_Your objective_
Look below for the line with "Рагулем лучше бытЬ?". Extract that line and each one after it through the last, word for word.

Records contained in a dataset
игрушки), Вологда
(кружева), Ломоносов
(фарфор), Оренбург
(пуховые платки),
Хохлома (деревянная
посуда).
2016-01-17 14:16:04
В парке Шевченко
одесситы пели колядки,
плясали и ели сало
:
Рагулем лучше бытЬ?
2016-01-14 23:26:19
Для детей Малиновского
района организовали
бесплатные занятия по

_Solved exercise_
Рагулем лучше бытЬ?
2016-01-14 23:26:19
Для детей Малиновского
района организовали
бесплатные занятия по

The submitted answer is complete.